Plaintiffs, though, testified that Husband was asleep when Defendants got there, and that Plaintiffs explained they were only playing with the juice and water; the overturned chair was an accident; Wife was depressed about her brother's death; and that nothing was wrong. When Defendants arrested Wife, Husband asked "you're not taking her to jail for this, are you?" and consequently was arrested too. Plaintiffs therefore considered any police report in support of their arrests to have been fabricated.

PROCEDURE: Plaintiffs sued Defendants per 42 U.S.C. § 1983 for false arrest in violation of the Fourth Amendment and for Indiana state torts. Defendants removed the case to the U.S. District Court for the Northern District of Indiana, and after discovery moved for summary judgment on qualified immunity grounds, arguing that Defendants had probable cause to arrest Plaintiffs for domestic battery, and that Plaintiffs' version of events was implausible. The trial court ruled that among other things, Plaintiffs' account of playfulness and accidentally dialing 911 were sufficient basis for a reasonable jury to find that Defendants had no probable cause to arrest either Plaintiff. QUALIFIED IMMUNITY DENIED. Defendants appealed to the U.S. Court of Appeals for the Seventh Circuit.

DECISION: To get past summary judgment on their claim of unreasonable seizure in violation of the Fourth Amendment, Plaintiffs had to present enough evidence for a reasonable fact finder to conclude that their arrests were without probable cause. Though the trial court did not rely on the photographs in its findings of fact, the Seventh Circuit could do so since the photos were in the record on appeal and no one disputed their authenticity. The photos showed some minor injuries to Husband and an overturned chair on the floor, but because Plaintiffs and Defendants materially differed as to the facts behind the pictures, Defendants could not show qualified immunity. Even if the photos of Husband's injuries were enough to make probable cause, Defendants could only have arrested Wife, unless they also had evidence other than what appeared in the photos.
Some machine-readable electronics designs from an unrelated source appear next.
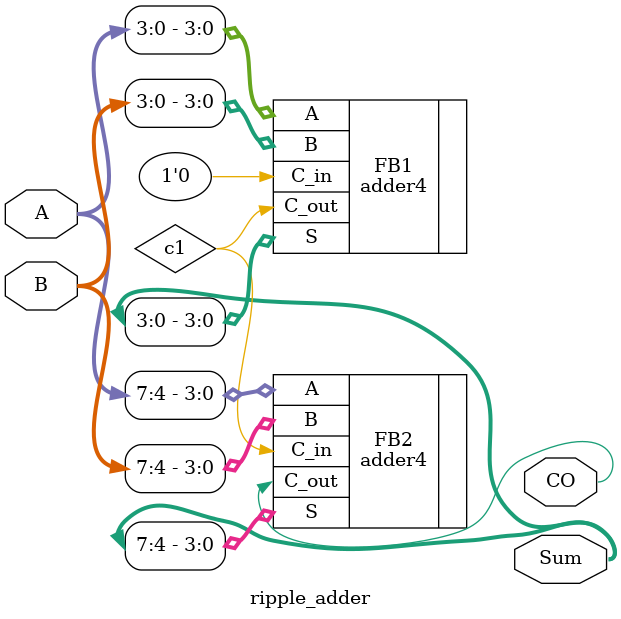
<source format=sv>
module ripple_adder
(
	input   logic[7:0]     A,
	input   logic[7:0]     B,
	output  logic[7:0]     Sum,
	output  logic           CO
);

	// Internal carry bits in the 8-bit adder
	logic c1;

	// Four 4-bit adders
	adder4 FB1 (.A (A[3:0]), .B (B[3:0]), .C_in (1'b0), .S (Sum[3:0]), .C_out (c1));
	adder4 FB2 (.A (A[7:4]), .B (B[7:4]), .C_in (c1), .S (Sum[7:4]), .C_out (CO));

     
endmodule

</source>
Given that enough evidence was forecast to establish the constitutional violation of arrest without probable cause, the Seventh Circuit then had to rule whether that right was clearly established at the time of the events in question. As a matter of law, a reasonable officer in Defendants' position would have known that arrest without probable cause, and fabrication of a police report in support of same, was unconstitutional, because innumerable appellate cases had said so by then. Though Plaintiffs might not prevail ultimately, the Seventh Circuit was not in a position to resolve swearing contests between litigants and had to agree that summary judgment was not available. DENIAL OF QUALIFIED IMMUNITY AFFIRMED.

The concurrence agreed with the result, but would have accepted the trial court's recital of the facts wholesale, and not looked to the photographs, which the trial court did not consider in reaching its decision.

EDITORIAL: Another Seventh Circuit anti-police WTF! Last week a couple of Child Protective Chekists perpetrate a career-ending false accusation against an officer--and walked. This week Mr. & Mrs. Dingleberry forgot why they were separated and got in no doubt their five hundredth mutual pounding, then made up a whale of a fish story to win the lawsuit lottery--and take the green flag. Of course they'll lose at trial and on their next appeal, after wasting six figs in defense fees, which they can't pay back after the Rule 11 motion.

NO repeat NO reasonable fact finder could read that 911 transcript calling for a police car and reporting a domestic battery, and then believe the second version that they were just playing. And if facts really WERE in dispute, the Seventh Circuit should have dismissed the appeal for lack of jurisdiction. This is one of those times where I just have to throw up my hands and say I only work here, I don't ask questions.